De toestand en/of gebruik van de weg: gebrek?
6.6.1.
De grieven 2 t/m 4 en 6 in principaal appel zijn gericht tegen de beslissing van de rechtbank dat de gemeente als wegbeheerder aansprakelijk is voor de door [geïntimeerden] geleden schade als gevolg van de toestand en/of het gebruik van de weg.
6.6.2.
Het hof overweegt daartoe als volgt. Tussen partijen is niet in geschil dat in de woning van [geïntimeerden] scheurvorming is opgetreden. Eveneens staat tussen partijen vast dat deze scheurvorming in de loop van de tijd is verergerd. [geïntimeerden] heeft het beloop van de schade in de vorm van scheurvorming met foto’s onderbouwd. Uit de foto’s van de scheuren gedurende verscheidene jaren, waarop de steeds verder optredende scheurvorming duidelijk zichtbaar is, blijkt dat na de opname van de scheuren door de gemeente in 2010 meer scheuren zijn ontstaan en/of dat de scheurvorming is verergerd. Door de gemeente is de scheurvorming en het beloop van de schade niet betwist. Tussen partijen is in geschil of de scheurvorming is ontstaan als gevolg van gebreken in de toestand van de weg in beheer bij de gemeente.

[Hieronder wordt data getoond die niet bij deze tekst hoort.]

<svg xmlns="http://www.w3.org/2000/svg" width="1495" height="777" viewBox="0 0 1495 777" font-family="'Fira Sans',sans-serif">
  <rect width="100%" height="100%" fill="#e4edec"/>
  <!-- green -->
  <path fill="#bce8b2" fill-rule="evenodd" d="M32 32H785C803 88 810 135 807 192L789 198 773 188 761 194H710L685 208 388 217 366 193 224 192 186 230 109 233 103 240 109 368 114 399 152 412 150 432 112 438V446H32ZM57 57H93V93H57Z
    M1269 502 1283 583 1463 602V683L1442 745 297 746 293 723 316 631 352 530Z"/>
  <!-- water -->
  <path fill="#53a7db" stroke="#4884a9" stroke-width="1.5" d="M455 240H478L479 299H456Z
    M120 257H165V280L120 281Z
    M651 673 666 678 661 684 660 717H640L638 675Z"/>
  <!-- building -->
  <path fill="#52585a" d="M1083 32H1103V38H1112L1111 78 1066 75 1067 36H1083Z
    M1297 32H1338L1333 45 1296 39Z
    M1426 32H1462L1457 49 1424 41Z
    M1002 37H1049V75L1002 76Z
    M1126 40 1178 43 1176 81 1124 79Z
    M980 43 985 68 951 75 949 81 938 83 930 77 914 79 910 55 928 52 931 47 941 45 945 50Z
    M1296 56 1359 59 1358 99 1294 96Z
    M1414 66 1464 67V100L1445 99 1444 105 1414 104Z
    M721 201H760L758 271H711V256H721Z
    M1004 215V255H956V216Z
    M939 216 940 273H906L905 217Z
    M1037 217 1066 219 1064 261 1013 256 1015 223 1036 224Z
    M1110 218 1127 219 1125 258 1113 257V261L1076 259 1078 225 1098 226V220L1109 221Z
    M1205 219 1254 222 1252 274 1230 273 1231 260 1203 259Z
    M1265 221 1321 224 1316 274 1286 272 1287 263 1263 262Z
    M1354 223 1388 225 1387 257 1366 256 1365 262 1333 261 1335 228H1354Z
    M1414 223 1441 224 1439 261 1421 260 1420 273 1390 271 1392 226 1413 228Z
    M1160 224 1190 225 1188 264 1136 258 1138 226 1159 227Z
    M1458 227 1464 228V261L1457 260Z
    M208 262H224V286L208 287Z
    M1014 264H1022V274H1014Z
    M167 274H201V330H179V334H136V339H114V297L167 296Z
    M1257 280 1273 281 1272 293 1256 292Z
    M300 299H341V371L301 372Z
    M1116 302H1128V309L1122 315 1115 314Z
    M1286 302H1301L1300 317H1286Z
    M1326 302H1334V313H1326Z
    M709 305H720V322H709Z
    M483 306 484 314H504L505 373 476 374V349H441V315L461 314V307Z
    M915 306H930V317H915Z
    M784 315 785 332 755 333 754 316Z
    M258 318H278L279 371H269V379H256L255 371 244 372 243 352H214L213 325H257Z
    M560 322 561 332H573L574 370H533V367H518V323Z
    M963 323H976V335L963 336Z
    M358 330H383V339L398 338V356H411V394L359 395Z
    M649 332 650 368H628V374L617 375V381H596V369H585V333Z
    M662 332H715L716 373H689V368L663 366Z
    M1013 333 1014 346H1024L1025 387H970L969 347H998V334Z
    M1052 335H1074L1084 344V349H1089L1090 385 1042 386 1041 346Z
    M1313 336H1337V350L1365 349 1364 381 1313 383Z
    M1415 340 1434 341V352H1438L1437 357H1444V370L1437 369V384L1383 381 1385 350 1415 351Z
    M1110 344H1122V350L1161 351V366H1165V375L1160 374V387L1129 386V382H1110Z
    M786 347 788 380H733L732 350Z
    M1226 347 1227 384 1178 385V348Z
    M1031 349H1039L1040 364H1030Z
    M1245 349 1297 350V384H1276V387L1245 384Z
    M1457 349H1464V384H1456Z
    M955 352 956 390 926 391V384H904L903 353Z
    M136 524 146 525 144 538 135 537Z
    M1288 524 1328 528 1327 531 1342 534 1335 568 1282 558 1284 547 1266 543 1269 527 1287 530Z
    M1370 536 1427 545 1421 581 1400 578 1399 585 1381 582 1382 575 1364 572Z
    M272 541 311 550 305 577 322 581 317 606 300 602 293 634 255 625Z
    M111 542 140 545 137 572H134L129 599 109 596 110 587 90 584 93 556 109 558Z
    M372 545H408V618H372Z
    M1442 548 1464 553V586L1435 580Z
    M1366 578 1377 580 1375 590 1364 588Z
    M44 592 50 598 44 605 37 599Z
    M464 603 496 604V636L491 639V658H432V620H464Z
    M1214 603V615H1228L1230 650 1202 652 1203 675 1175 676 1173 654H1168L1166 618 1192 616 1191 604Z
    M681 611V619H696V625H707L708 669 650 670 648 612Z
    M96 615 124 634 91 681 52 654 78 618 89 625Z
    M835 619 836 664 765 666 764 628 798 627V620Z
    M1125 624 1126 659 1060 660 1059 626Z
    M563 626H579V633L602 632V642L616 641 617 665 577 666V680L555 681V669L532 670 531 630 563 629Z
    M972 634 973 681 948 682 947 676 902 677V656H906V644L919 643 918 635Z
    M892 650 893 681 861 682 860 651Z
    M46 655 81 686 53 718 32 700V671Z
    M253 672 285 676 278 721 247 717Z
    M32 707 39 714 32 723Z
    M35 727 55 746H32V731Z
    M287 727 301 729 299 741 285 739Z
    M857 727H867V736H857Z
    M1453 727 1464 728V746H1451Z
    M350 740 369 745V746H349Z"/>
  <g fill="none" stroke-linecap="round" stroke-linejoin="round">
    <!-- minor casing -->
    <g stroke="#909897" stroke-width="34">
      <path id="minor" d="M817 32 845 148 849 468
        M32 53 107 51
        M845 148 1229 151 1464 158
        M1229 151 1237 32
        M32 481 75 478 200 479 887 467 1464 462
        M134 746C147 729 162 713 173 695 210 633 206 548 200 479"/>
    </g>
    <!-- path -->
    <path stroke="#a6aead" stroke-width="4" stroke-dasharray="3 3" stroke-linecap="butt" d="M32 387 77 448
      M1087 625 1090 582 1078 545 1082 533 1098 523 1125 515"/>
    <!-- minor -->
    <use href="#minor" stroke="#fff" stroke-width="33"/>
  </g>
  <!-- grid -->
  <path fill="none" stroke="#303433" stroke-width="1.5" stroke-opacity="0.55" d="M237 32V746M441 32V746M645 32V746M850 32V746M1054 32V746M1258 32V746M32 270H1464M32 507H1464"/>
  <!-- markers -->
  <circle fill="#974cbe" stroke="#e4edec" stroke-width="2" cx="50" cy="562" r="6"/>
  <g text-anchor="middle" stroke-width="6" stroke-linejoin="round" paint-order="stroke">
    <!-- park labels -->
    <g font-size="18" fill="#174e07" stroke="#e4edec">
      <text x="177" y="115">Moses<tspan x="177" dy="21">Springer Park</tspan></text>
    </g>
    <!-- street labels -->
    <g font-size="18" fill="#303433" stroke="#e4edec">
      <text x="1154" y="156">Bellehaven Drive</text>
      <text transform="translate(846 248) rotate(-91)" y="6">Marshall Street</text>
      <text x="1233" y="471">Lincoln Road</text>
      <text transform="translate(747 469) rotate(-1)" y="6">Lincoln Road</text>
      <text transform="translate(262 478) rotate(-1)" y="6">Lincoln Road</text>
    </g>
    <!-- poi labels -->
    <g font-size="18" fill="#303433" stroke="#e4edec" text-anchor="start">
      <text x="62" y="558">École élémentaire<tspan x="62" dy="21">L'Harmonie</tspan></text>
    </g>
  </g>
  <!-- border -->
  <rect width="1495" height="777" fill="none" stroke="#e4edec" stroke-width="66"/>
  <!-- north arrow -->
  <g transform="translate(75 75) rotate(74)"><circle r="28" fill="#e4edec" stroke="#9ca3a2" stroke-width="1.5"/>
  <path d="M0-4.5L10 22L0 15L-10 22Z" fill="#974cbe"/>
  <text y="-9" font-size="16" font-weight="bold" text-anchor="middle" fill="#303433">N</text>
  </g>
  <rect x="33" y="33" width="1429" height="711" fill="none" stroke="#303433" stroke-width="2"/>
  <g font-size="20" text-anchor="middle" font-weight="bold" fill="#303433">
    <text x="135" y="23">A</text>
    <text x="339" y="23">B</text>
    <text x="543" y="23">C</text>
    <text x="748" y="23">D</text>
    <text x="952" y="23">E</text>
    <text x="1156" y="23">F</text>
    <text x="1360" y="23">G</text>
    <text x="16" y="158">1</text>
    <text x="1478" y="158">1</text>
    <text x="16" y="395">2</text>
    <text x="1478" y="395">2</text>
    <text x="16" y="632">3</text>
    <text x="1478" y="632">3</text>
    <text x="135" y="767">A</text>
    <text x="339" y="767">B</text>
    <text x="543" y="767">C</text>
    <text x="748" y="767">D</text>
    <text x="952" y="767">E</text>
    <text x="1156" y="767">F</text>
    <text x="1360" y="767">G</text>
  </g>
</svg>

6:174 BW: risicoaansprakelijkheid
6.6.3.
[geïntimeerden] betoogt in de kern dat de gemeente aansprakelijk is op grond van artikel 6:174 BW omdat de toestand van de weg heeft geleid tot de door hem geleden schade. Volgens [geïntimeerden] is de kwaliteit van de weg onvoldoende en treft de gemeente niet of nauwelijks enige maatregelen. [geïntimeerden] stelt dat de gemeente niet voldoende heeft onderbouwd dat zij een tekort op de begroting zou hebben van circa € 184.000,-- zoals de gemeente stelt. [geïntimeerden] betoogt voorts dat het gebruik van de weg heeft geleid tot de ontstane schade. Volgens [geïntimeerden] is de weg niet geschikt voor zwaar vrachtverkeer, maar wordt deze desondanks structureel als doorgaande weg gebruikt door zwaar vrachtverkeer. Ook vinden dagelijks zware transporten plaats waarbij de massa van met name het landbouwverkeer vaak meer is dan hetgeen wettelijk is toegestaan.
[geïntimeerden] heeft aan zijn stelling dat sprake is van een gebrek aan de weg ten grondslag gelegd dat diverse (grotendeels door de gemeente zelf ingeschakelde) deskundigen stuk voor stuk aangeven dat de weg in zeer slechte staat verkeert. Daartoe doet [geïntimeerden] een beroep op de rapporten van de deskundigen Fugro, KOAC, [[S]] en Geofunda (hiervoor weergegeven in rov. 6.1.1. onder k., l., n., u. en w.). Uit het onderzoek van Fugro blijkt dat de klinkers naast het asfalt duidelijk door scheve belasting zijn verplaatst/verzakt en dat er langsscheuren zijn in het asfalt, hetgeen duidt op instabiliteit. Het patroon van de scheurvorming van enkele dijkwoningen, waaronder die van [geïntimeerden] , is dusdanig dat het lijkt alsof de woningen van de dijk afgedrukt/onderuit gedrukt worden. Dat de geconstateerde schade een gevolg is van het wegdrukken van het wegdek tegen het woonhuis aan, waarbij de klinkerbestrating zat opgesloten tussen het asfwaltwegdek en het woonhuis waardoor deze ten gevolge van het zware verkeer, komend vanuit de bocht wordt “weggereden” wordt ook door [[S]] expertise geconcludeerd. Ook uit het draagkrachtenonderzoek uitgevoerd door KOAC werd bij de klinkerstrook naast de asfaltverharding plaatselijke vervorming, verzakking en openstaande voegen geconstateerd. Uit het rapport van KOAC blijkt dat de structurele levensduur van het gedeelte van de weg alwaar de woning van [geïntimeerden] zich bevindt 0 jaar betreft en dat een versterkingsmaatregel en de reconstructie van de weg (fundering, asfaltlagen en klinkerconstructie naast de asfaltverharding) noodzakelijk zijn.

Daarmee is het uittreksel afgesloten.